#### Supplied records ####

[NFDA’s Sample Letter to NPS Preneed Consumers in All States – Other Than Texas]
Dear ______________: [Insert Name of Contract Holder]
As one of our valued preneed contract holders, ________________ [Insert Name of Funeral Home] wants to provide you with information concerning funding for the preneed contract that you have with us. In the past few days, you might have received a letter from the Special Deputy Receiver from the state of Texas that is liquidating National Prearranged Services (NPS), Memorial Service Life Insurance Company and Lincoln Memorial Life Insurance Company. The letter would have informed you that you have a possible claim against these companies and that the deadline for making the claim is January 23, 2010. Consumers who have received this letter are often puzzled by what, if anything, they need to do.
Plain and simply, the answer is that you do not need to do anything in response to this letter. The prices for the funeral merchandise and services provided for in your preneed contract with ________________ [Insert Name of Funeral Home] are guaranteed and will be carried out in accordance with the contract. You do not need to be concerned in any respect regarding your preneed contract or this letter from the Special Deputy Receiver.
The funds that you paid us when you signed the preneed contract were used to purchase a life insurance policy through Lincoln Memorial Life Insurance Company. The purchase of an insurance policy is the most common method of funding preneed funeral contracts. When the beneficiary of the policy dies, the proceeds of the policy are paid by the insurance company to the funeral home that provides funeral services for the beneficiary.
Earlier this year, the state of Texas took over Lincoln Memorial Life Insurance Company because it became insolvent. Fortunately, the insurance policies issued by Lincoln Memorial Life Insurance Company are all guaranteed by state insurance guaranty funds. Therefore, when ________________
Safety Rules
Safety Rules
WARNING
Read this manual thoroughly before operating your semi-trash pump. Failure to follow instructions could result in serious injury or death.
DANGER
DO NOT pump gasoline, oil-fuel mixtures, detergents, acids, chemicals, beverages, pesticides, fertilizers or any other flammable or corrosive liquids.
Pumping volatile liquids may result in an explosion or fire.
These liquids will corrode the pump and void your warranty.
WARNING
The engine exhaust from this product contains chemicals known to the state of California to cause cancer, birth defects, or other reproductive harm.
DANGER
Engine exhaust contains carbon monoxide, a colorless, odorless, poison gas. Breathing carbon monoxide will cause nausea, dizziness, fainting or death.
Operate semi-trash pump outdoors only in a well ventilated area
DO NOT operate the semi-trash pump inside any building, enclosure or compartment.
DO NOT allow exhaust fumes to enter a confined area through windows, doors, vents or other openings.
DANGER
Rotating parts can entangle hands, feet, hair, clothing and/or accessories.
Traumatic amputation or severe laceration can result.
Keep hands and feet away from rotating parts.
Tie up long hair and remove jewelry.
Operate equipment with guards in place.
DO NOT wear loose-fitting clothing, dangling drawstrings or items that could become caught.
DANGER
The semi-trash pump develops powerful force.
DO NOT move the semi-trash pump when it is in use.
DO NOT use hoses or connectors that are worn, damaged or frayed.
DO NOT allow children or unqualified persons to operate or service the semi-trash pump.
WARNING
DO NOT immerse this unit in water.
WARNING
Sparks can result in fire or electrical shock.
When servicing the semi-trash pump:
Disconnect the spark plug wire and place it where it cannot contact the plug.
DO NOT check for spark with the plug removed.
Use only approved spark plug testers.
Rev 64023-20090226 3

####

> Assignment:
Please transcribe the material above precisely as it stands.

> Solution for this task:
[NFDA’s Sample Letter to NPS Preneed Consumers in All States – Other Than Texas]
Dear ______________: [Insert Name of Contract Holder]
As one of our valued preneed contract holders, ________________ [Insert Name of Funeral Home] wants to provide you with information concerning funding for the preneed contract that you have with us. In the past few days, you might have received a letter from the Special Deputy Receiver from the state of Texas that is liquidating National Prearranged Services (NPS), Memorial Service Life Insurance Company and Lincoln Memorial Life Insurance Company. The letter would have informed you that you have a possible claim against these companies and that the deadline for making the claim is January 23, 2010. Consumers who have received this letter are often puzzled by what, if anything, they need to do.
Plain and simply, the answer is that you do not need to do anything in response to this letter. The prices for the funeral merchandise and services provided for in your preneed contract with ________________ [Insert Name of Funeral Home] are guaranteed and will be carried out in accordance with the contract. You do not need to be concerned in any respect regarding your preneed contract or this letter from the Special Deputy Receiver.
The funds that you paid us when you signed the preneed contract were used to purchase a life insurance policy through Lincoln Memorial Life Insurance Company. The purchase of an insurance policy is the most common method of funding preneed funeral contracts. When the beneficiary of the policy dies, the proceeds of the policy are paid by the insurance company to the funeral home that provides funeral services for the beneficiary.
Earlier this year, the state of Texas took over Lincoln Memorial Life Insurance Company because it became insolvent. Fortunately, the insurance policies issued by Lincoln Memorial Life Insurance Company are all guaranteed by state insurance guaranty funds. Therefore, when ________________
Safety Rules
Safety Rules
WARNING
Read this manual thoroughly before operating your semi-trash pump. Failure to follow instructions could result in serious injury or death.
DANGER
DO NOT pump gasoline, oil-fuel mixtures, detergents, acids, chemicals, beverages, pesticides, fertilizers or any other flammable or corrosive liquids.
Pumping volatile liquids may result in an explosion or fire.
These liquids will corrode the pump and void your warranty.
WARNING
The engine exhaust from this product contains chemicals known to the state of California to cause cancer, birth defects, or other reproductive harm.
DANGER
Engine exhaust contains carbon monoxide, a colorless, odorless, poison gas. Breathing carbon monoxide will cause nausea, dizziness, fainting or death.
Operate semi-trash pump outdoors only in a well ventilated area
DO NOT operate the semi-trash pump inside any building, enclosure or compartment.
DO NOT allow exhaust fumes to enter a confined area through windows, doors, vents or other openings.
DANGER
Rotating parts can entangle hands, feet, hair, clothing and/or accessories.
Traumatic amputation or severe laceration can result.
Keep hands and feet away from rotating parts.
Tie up long hair and remove jewelry.
Operate equipment with guards in place.
DO NOT wear loose-fitting clothing, dangling drawstrings or items that could become caught.
DANGER
The semi-trash pump develops powerful force.
DO NOT move the semi-trash pump when it is in use.
DO NOT use hoses or connectors that are worn, damaged or frayed.
DO NOT allow children or unqualified persons to operate or service the semi-trash pump.
WARNING
DO NOT immerse this unit in water.
WARNING
Sparks can result in fire or electrical shock.
When servicing the semi-trash pump:
Disconnect the spark plug wire and place it where it cannot contact the plug.
DO NOT check for spark with the plug removed.
Use only approved spark plug testers.
Rev 64023-20090226 3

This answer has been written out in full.